そして,口腔内の細菌を減少させるためには,口腔ケアが有効とされています。
口腔ケアが誤嚥性肺炎の予防に有効であるという事実は,最近,歯科医療関係者にも認知され始めた事実であるが,残念ながら,介護の現場ではほとんど認識されていないのが現状と思われます。
介護を要する人の生命を脅かす誤嚥性肺炎の予防ということに関しては,QOLの向上とは次元を別にして論じられるべき重要なことであると思われる。 そして,口腔ケアについての実践および啓蒙活動は,介護保険制度開始とともに,要介護人に接する機会が増すと思われる歯科医療従事者に課せられた重大な使命であるとも言えます。
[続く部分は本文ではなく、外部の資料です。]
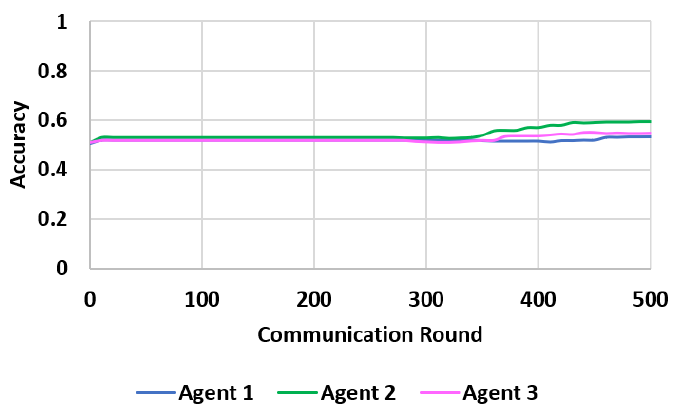
Figure 16. FedResilience’s impact on participating FL agents’ (three agents and two stragglers) model accuracy for the prediction of CIA outages.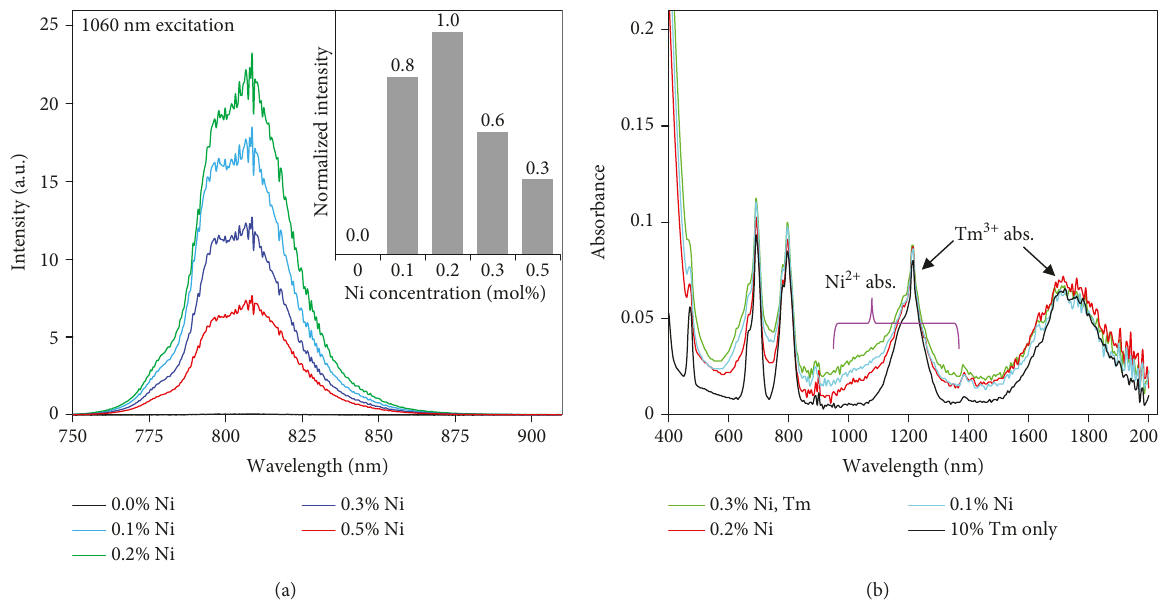
Figure 6: (a) UC emission and (b) absorption spectra of the CaTi in (a) shows the variation of the integrated UC emission intensities with Ni 2+ ion concentration.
介護関係者の間では,介護を受けている人の口腔内は,「介護の鏡」といわれている。 このことは,言い換えれば,生命の危険に直接関係のないと思われた口腔ケアまでは,なかなか手が届かず,後まわしにされていたというのが現状であったように思われます。
しかし,今後は,口腔ケアは,とくに脳血管障害等で嚥下・咳反射の低下した要介護人にとっては,誤嚥性肺炎の予防という観点から,ケアプランの中に積極的に組み入れられる必要があると思われる。
* 誤嚥性肺炎の成立過程 脳血管障害 → 嚥下・咳反射低下 → 不顕性誤嚥 →(+免疫機能低下)→ 誤嚥性肺炎
2.口腔疾患の予防
適切な口腔ケアが,各種口腔疾患の予防に有効なことは要介護人に限ったことではありません。
物を食べないから汚れないという考えは甘く、むしろ口腔機能の低下を起こし汚れやすいと思ったほうが良いと思います。
3.QOLの向上
介護支援専門員標準テキストによれば,介護支援専門員の基本視点の一つとして,ノーマライぜーションとQOLを挙げています。 そして,生活の質( QOL : Quality of Life )を高めるという考え方は,高齢者にとって重要な価値基準であり,質の高い生活とは,自分の求めている暮らし方が現実のものとなる生活であり,そうした生活にこそ,満足があり,喜びがあり,笑顔のあるはずであるとしています。
口腔ケアの充実により,口から食べること,おいしく食べることがすべての要介護者の自立とQOLの向上に寄与することは,異論のないとことだと思います。